Sich einen Rock zu binden, gestaltete sich schwieriger. Das Material des Tuchs war ungewöhnlich, vielleicht eine Art Flachs, und dem Schnitt nach eher als Umhang gedacht.
Als sie es geschafft hatte, reichte der Stoff nur bis etwa eine gute Handbreit über die Knie. Unschicklich, aber anders ging es nicht. Und was machte es auch, besaß sie doch noch nicht einmal Schuhe. Einer war verloren gegangen, als sie die Nacht ohnmächtig im Meer getrieben hatte. Den anderen zu tragen, wäre ein lächerlicher Versuch, den Schein zu wahren.

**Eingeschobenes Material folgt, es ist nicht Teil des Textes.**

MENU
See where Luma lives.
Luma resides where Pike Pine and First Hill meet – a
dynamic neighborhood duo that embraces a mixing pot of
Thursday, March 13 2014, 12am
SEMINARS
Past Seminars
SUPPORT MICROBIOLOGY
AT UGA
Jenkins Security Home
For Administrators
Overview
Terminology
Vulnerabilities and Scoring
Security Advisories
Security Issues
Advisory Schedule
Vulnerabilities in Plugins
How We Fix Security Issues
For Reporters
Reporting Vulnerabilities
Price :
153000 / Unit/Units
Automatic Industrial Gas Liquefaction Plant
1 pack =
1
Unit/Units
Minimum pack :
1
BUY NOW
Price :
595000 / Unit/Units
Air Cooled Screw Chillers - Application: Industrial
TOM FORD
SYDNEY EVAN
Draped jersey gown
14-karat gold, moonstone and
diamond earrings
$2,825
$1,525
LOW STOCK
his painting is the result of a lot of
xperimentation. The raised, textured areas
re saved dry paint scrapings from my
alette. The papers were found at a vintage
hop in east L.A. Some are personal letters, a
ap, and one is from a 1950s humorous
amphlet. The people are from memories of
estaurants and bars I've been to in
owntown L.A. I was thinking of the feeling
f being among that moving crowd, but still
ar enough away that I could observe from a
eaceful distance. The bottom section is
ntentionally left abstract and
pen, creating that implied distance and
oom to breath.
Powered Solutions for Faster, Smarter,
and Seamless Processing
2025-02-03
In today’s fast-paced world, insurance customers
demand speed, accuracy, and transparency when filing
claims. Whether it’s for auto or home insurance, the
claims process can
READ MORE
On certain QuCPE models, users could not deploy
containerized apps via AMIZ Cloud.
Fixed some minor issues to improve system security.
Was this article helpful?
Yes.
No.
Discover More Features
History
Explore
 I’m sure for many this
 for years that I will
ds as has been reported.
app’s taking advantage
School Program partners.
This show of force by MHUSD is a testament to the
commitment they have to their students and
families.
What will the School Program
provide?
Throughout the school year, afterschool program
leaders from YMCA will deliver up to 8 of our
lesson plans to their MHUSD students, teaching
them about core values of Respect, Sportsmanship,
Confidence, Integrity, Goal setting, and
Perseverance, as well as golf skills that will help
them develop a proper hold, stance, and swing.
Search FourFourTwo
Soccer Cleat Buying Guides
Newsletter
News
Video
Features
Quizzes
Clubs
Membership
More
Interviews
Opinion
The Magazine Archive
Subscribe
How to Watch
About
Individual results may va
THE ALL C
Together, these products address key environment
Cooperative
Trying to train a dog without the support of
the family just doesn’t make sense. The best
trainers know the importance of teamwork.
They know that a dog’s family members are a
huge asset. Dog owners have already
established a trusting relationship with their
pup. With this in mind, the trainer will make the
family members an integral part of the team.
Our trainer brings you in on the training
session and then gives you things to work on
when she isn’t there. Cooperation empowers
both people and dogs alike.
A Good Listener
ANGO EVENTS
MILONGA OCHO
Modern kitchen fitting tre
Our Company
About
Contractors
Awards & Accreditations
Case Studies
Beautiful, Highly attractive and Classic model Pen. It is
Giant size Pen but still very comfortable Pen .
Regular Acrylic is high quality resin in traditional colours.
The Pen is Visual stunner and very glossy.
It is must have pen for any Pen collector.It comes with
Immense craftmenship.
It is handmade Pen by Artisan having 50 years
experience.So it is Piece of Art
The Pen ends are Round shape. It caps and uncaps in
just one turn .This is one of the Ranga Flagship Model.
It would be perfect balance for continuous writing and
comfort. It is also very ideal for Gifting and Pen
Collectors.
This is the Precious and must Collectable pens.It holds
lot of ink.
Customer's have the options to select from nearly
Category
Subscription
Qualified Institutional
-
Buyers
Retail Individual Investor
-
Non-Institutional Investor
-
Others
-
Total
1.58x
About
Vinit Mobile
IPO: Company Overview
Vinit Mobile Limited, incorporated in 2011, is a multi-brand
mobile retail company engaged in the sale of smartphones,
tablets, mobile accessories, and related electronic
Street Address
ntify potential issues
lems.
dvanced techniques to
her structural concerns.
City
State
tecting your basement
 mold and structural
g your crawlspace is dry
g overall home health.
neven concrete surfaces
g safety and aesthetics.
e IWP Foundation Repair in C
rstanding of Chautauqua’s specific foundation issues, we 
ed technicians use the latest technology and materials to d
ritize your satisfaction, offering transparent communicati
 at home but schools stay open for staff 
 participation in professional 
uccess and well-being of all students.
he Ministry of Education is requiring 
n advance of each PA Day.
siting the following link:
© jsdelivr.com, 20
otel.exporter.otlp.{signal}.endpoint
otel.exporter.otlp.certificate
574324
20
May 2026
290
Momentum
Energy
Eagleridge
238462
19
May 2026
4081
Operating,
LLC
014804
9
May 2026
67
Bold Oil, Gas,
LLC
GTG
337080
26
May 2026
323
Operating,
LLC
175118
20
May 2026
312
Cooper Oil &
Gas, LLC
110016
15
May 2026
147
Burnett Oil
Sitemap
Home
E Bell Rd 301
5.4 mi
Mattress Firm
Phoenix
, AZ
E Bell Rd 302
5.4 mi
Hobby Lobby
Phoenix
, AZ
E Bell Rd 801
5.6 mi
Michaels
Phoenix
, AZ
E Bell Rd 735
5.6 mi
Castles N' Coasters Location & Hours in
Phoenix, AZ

Sie war fertig. Man erwartete, dass sie nun mit dem Kapitän sprach und etwas aß. Am liebsten wäre sie einfach hiergeblieben und hätte sich auf der Matratze zusammengekauert. Aber das war unmöglich. Sie war es diesen guten Leuten schuldig.
Als sie die Tür aufschloss, war sie überrascht, nicht allein zu sein. Timothy MacFarley lehnte an der Wand im schmalen Flur und schien auf sie gewartet zu haben.
Er fuhr sich durch das wirre blonde Haar. „Entschuldigen Sie, Miss, falls ich Sie erschreckt habe, aber …“
„Das haben Sie nicht“, sagte sie schnell. „Nun gut, vielleicht ein wenig.“
„Die Tangaroas Speer ist zwar nicht riesengroß, aber verwinkelt. Ich begleite Sie zur Offiziersmesse, wenn es recht ist.“
Er schien sich wirklich Mühe zu geben, sich gewählt auszudrücken, aber es wirkte wie der Akt eines schlechten Schauspielers.
„Ja, gehen Sie voraus, bitte.“
Das Schiff war in der Tat verwinkelt, kein Vergleich mit der SS Christophorus. Dies war eindeutig kein Passagierschiff, es kamen ja kaum zwei Menschen aneinander vorbei, ohne sich berühren zu müssen.
„Was ist das für ein Schiff?“, fragte sie schließlich.